I was watching truelife I'm transgendered. This tranny already got a date a week after getting a vagina. I've had a vagina my entire life and can't get a date.
Who the hell brings a 6pack to a party. I'm trying to make mistakes.
the problem with open bar is i never know what to get
did you really just start a sentence with "the problem with open bar is..."
You need to get here now. Before they realize I'm not puerto rican.
I miss the time when Mondays weren't the new Thursdays. I can't drink like my 17 year old self anymore.
He led me to his room and handed me the remote, he left to go take a shower and there is a group of guys across the hall just staring at me... Its like they know something i dont. Help me.
Its not that I don't mind giving her as much as my penis as she wants, its the post sex cigarette I have to supply. Shits $9 a pack.
Put a tip jar next to your bed from now on.
Your good ideas are reason #4 we need to live together.
I just caught myself watching and Irish step dance documentary in my underwear drinking nyquil through a straw at 2 in the afternoon. today's off to a good start.
Breakfast Clubbing as Juggalos. I can feel our IQs in freefall.
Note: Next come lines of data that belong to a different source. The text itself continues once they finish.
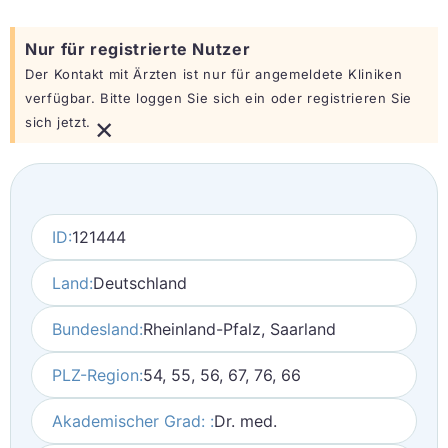
Nur für registrierte Nutzer
Der Kontakt mit Ärzten ist nur für angemeldete Kliniken
verfügbar. Bitte loggen Sie sich ein oder registrieren Sie
×
sich jetzt.
ID:
121444
Land:
Deutschland
Bundesland:
Rheinland-Pfalz, Saarland
PLZ-Region:
54, 55, 56, 67, 76, 66
Akademischer Grad: :
Dr. med.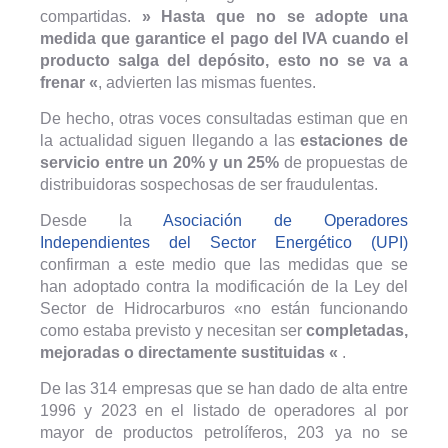
compartidas.
» Hasta que no se adopte una
medida que garantice el pago del IVA cuando el
producto salga del depósito, esto no se va a
frenar «
, advierten las mismas fuentes.
De hecho, otras voces consultadas estiman que en
la actualidad siguen llegando a las
estaciones de
servicio entre un 20% y un 25%
de propuestas de
distribuidoras sospechosas de ser fraudulentas.
Desde la
Asociación de Operadores
Independientes del Sector Energético (UPI)
confirman a este medio que las medidas que se
han adoptado contra la modificación de la Ley del
Sector de Hidrocarburos «no están funcionando
como estaba previsto y necesitan ser
completadas,
mejoradas o directamente sustituidas «
.
De las 314 empresas que se han dado de alta entre
1996 y 2023 en el listado de operadores al por
mayor de productos petrolíferos, 203 ya no se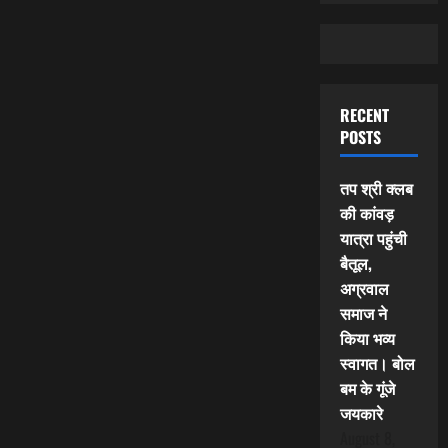
RECENT
POSTS
तप श्री क्लब
की कांवड़
यात्रा पहुंची
बैतूल,
अग्रवाल
समाज ने
किया भव्य
स्वागत। बोल
बम के गूंजे
जयकारे
August 8,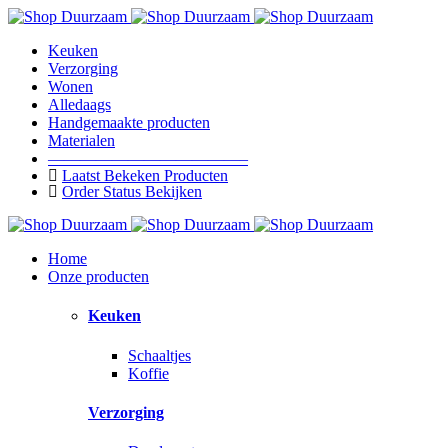
Keuken
Verzorging
Wonen
Alledaags
Handgemaakte producten
Materialen
————————————–
Laatst Bekeken Producten
Order Status Bekijken
Home
Onze producten
Keuken
Schaaltjes
Koffie
Verzorging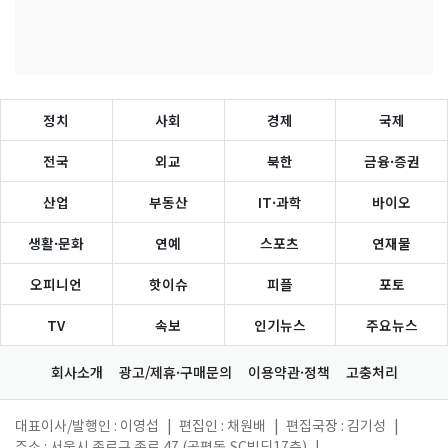
정치
사회
경제
국제
전국
외교
북한
금융·증권
산업
부동산
IT·과학
바이오
생활·문화
연예
스포츠
연재물
오피니언
핫이슈
피플
포토
TV
속보
인기뉴스
주요뉴스
회사소개
광고/제휴·구매문의
이용약관·정책
고충처리
대표이사/발행인 : 이영섭
|
편집인 : 채원배
|
편집국장 : 김기성
|
주소 : 서울시 종로구 종로 47 (공평동,SC빌딩17층)
|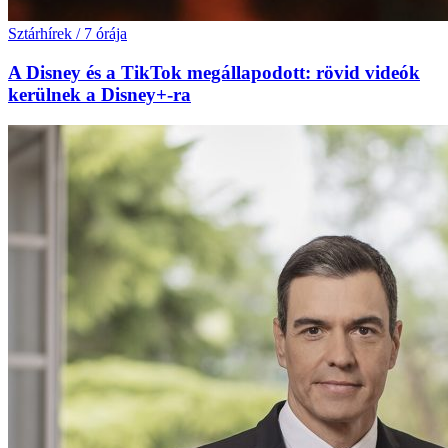
Sztárhírek
/
7 órája
A Disney és a TikTok megállapodott: rövid videók
kerülnek a Disney+-ra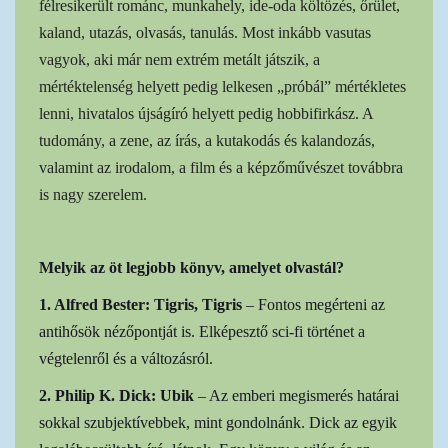
félresikerült románc, munkahely, ide-oda költözés, őrület,
kaland, utazás, olvasás, tanulás. Most inkább vasutas
vagyok, aki már nem extrém metált játszik, a
mértéktelenség helyett pedig lelkesen „próbál” mértékletes
lenni, hivatalos újságíró helyett pedig hobbifirkász. A
tudomány, a zene, az írás, a kutakodás és kalandozás,
valamint az irodalom, a film és a képzőművészet továbbra
is nagy szerelem.
Melyik az öt legjobb könyv, amelyet olvastál?
1. Alfred Bester: Tigris, Tigris
– Fontos megérteni az
antihősök nézőpontját is. Elképesztő sci-fi történet a
végtelenről és a változásról.
2. Philip K. Dick: Ubik
– Az emberi megismerés határai
sokkal szubjektívebbek, mint gondolnánk. Dick az egyik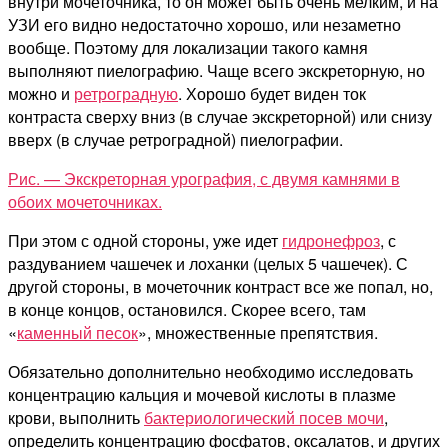
внутри мочеточника, то он может быть очень мелким, и на
УЗИ его видно недостаточно хорошо, или незаметно
вообще. Поэтому для локализации такого камня
выполняют пиелографию. Чаще всего экскреторную, но
можно и
ретроградную
. Хорошо будет виден ток
контраста сверху вниз (в случае экскреторной) или снизу
вверх (в случае ретроградной) пиелографии.
Рис. — Экскреторная урография, с двумя камнями в
обоих мочеточниках.
При этом с одной стороны, уже идет
гидронефроз
, с
раздуванием чашечек и лоханки (целых 5 чашечек). С
другой стороны, в мочеточник контраст все же попал, но,
в конце концов, остановился. Скорее всего, там
«
каменный песок
», множественные препятствия.
Обязательно дополнительно необходимо исследовать
концентрацию кальция и мочевой кислоты в плазме
крови, выполнить
бактериологический посев мочи
,
определить концентрацию фосфатов, оксалатов, и других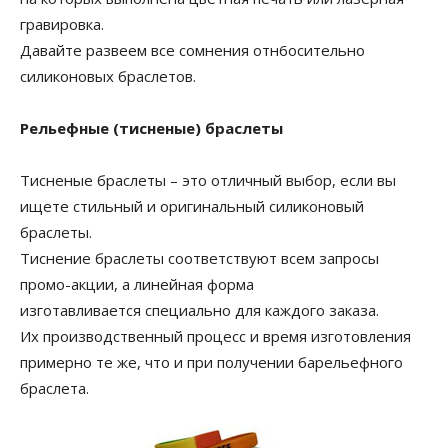
гравировка.
Давайте развеем все сомнения отн6осительно
силиконовых браслетов.
Рельефные (тисненые) браслеты
Тисненые браслеты – это отличный выбор, если вы
ищете стильный и оригинальный силиконовый
браслеты.
Тиснение браслеты соответствуют всем запросы
промо-акции, а линейная форма
изготавливается специально для каждого заказа.
Их производственный процесс и время изготовления
примерно те же, что и при получении барельефного
браслета.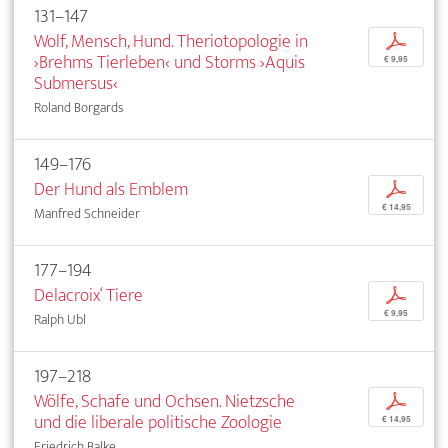
131–147
Wolf, Mensch, Hund. Theriotopologie in
p
›Brehms Tierleben‹ und Storms ›Aquis
€ 9,95
Submersus‹
Roland Borgards
149–176
Der Hund als Emblem
p
€ 14,95
Manfred Schneider
177–194
Delacroix‘ Tiere
p
€ 9,95
Ralph Ubl
197–218
Wölfe, Schafe und Ochsen. Nietzsche
p
und die liberale politische Zoologie
€ 14,95
Friedrich Balke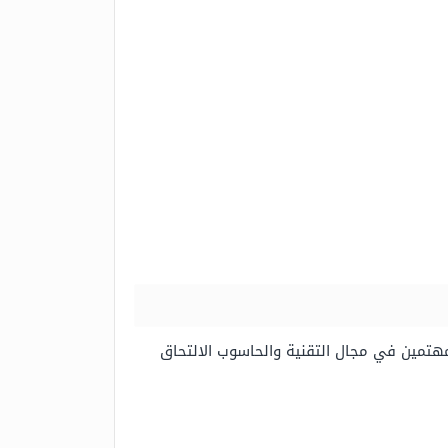
هتمين في مجال التقنية والحاسوب الالتحاق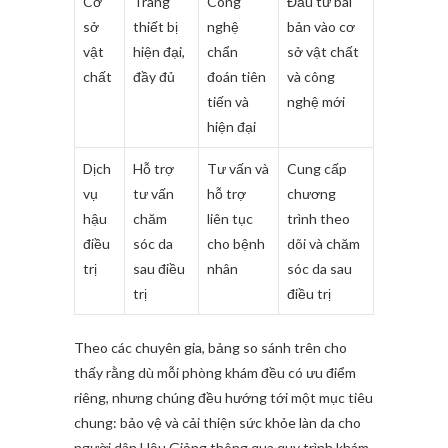
Cơ
Trang
Công
Đầu tư bài
sở
thiết bị
nghệ
bản vào cơ
vật
hiện đại,
chẩn
sở vật chất
chất
đầy đủ
đoán tiên
và công
tiến và
nghệ mới
hiện đại
Dịch
Hỗ trợ
Tư vấn và
Cung cấp
vụ
tư vấn
hỗ trợ
chương
hậu
chăm
liên tục
trình theo
điều
sóc da
cho bệnh
dõi và chăm
trị
sau điều
nhân
sóc da sau
trị
điều trị
Theo các chuyên gia, bảng so sánh trên cho
thấy rằng dù mỗi phòng khám đều có ưu điểm
riêng, nhưng chúng đều hướng tới một mục tiêu
chung: bảo vệ và cải thiện sức khỏe làn da cho
người dân Hậu Giảng thông qua quy trình khám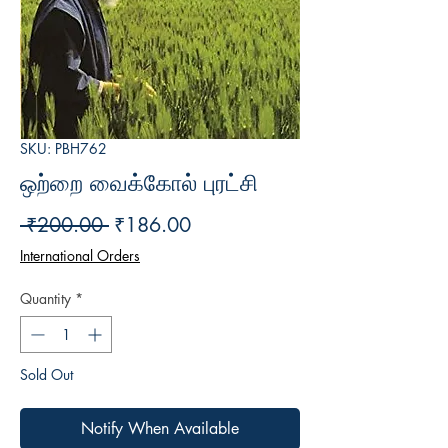
SKU: PBH762
ஒற்றை வைக்கோல் புரட்சி
Regular
Sale
 ₹200.00 
₹186.00
Price
Price
International Orders
Quantity
*
Sold Out
Notify When Available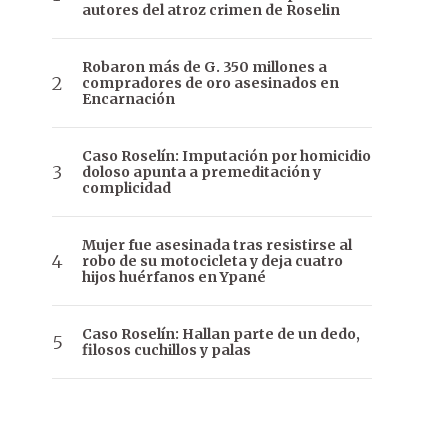
autores del atroz crimen de Roselin
Robaron más de G. 350 millones a
compradores de oro asesinados en
Encarnación
Caso Roselín: Imputación por homicidio
doloso apunta a premeditación y
complicidad
Mujer fue asesinada tras resistirse al
robo de su motocicleta y deja cuatro
hijos huérfanos en Ypané
Caso Roselín: Hallan parte de un dedo,
filosos cuchillos y palas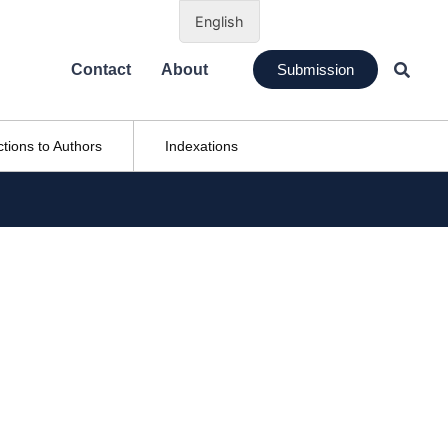
English
Contact
About
Submission
ctions to Authors
Indexations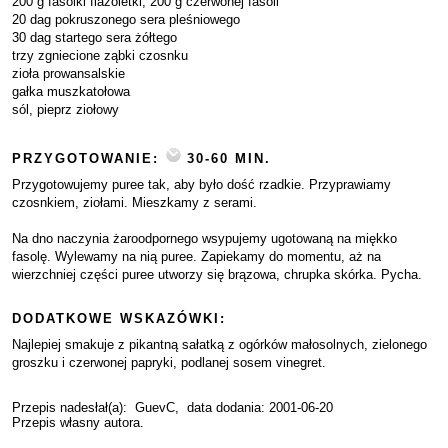
200 g fasolki flazoletki, 200 g czerwonej fasoli
20 dag pokruszonego sera pleśniowego
30 dag startego sera żółtego
trzy zgniecione ząbki czosnku
zioła prowansalskie
gałka muszkatołowa
sól, pieprz ziołowy
PRZYGOTOWANIE:
30-60 MIN.
Przygotowujemy puree tak, aby było dość rzadkie. Przyprawiamy
czosnkiem, ziołami. Mieszkamy z serami.
Na dno naczynia żaroodpornego wsypujemy ugotowaną na miękko
fasolę. Wylewamy na nią puree. Zapiekamy do momentu, aż na
wierzchniej części puree utworzy się brązowa, chrupka skórka. Pycha.
DODATKOWE WSKAZÓWKI:
Najlepiej smakuje z pikantną sałatką z ogórków małosolnych, zielonego
groszku i czerwonej papryki, podlanej sosem vinegret.
Przepis nadesłał(a):
GuevC
, data dodania: 2001-06-20
Przepis własny autora.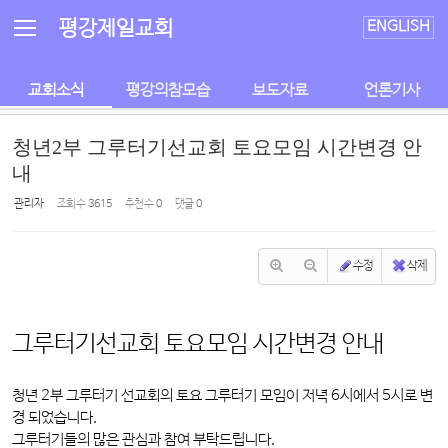
Sketchbook5, 스케치북5
Sketchbook5, 스케치북5
평강제일교회
ENGLISH
교회소식
평강의참모습
보도자료
언론기사
청년2부 그루터기선교회 토요모임 시간변경 안
내
관리자
조회 수
3615
추천 수
0
댓글
0
수정
삭제
그루터기선교회 토요모임 시간변경 안내
청년 2부 그루터기 선교회의 토요 그루터기 모임이 저녁 6시에서 5시로 변
경 되었습니다.
그루터기들의 많은 관심과 참여 부탁드립니다.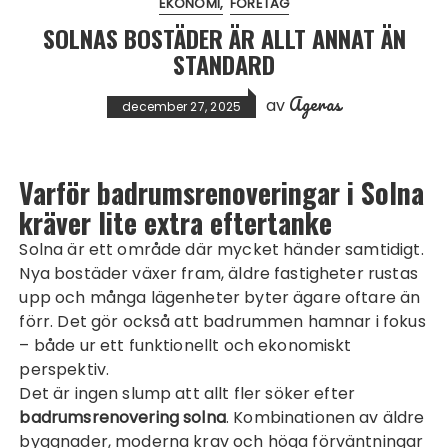
EKONOMI
FÖRETAG
SOLNAS BOSTÄDER ÄR ALLT ANNAT ÄN
STANDARD
Ageras
av
december 27, 2025
Varför badrumsrenoveringar i Solna
kräver lite extra eftertanke
Solna är ett område där mycket händer samtidigt.
Nya bostäder växer fram, äldre fastigheter rustas
upp och många lägenheter byter ägare oftare än
förr. Det gör också att badrummen hamnar i fokus
– både ur ett funktionellt och ekonomiskt
perspektiv.
Det är ingen slump att allt fler söker efter
badrumsrenovering solna
. Kombinationen av äldre
byggnader, moderna krav och höga förväntningar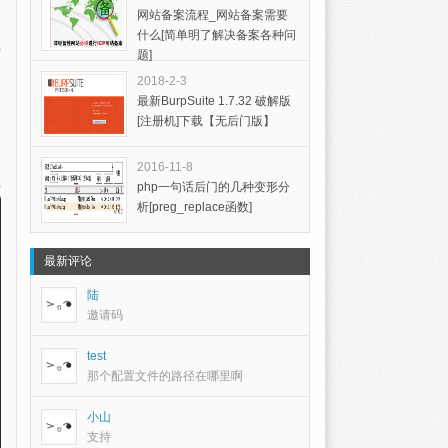
网站备案流程_网站备案需要
什么[简单明了解决备案各种问
o
题]
2018-2-3
最新BurpSuite 1.7.32 破解版
[注册机]下载【无后门版】
2016-11-8
php一句话后门的几种变形分
析[preg_replace函数]
最新评论
陆
邀请码
test
那个配置文件的路径在哪里啊
小山
支持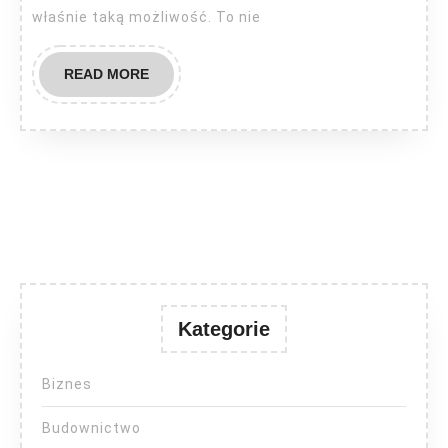
właśnie taką możliwość. To nie
READ
READ MORE
MORE
Kategorie
Biznes
Budownictwo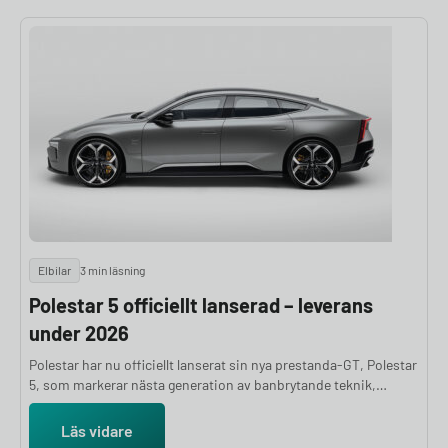
Elbilar
3 min läsning
Polestar 5 officiellt lanserad – leverans
under 2026
Polestar har nu officiellt lanserat sin nya prestanda-GT, Polestar
5, som markerar nästa generation av banbrytande teknik,
design och hållbarhet inom elbilssegmentet. Med en startpris
från 1 345 000 kronor (Dual motor) och 1 599 000 kronor
Läs vidare
(Performance), levererar Polestar 5 hög effekt, lång räckvidd och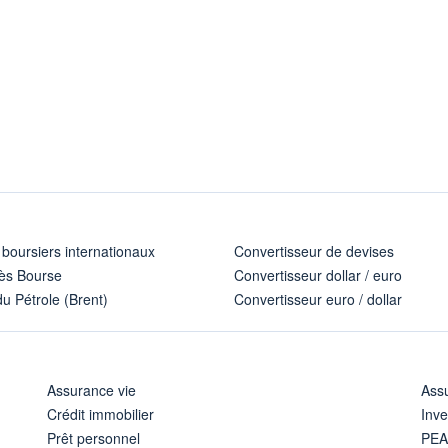
 boursiers internationaux
Convertisseur de devises
ès Bourse
Convertisseur dollar / euro
u Pétrole (Brent)
Convertisseur euro / dollar
Assurance vie
Assu
Crédit immobilier
Inve
Prêt personnel
PE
I beer bonged before it even hit 4 o' clock. Please get on my level homecoming style.
If u ever apologize to me for "too-rough" sex again I will suspend ur all-access pass to my vagina indefinitely
We were getting fries and you hopped the counter and yelled "WELCOME TO GOOD BURGER HOME OF THE GOOD BURGER" and threw up
you made cordon bleu at 4am and declared you were Marshall Stewart
Do you ever get so high you're like vibrating
I love FaceTime, every time you ring me the morning after its like I went home with your one night stand too.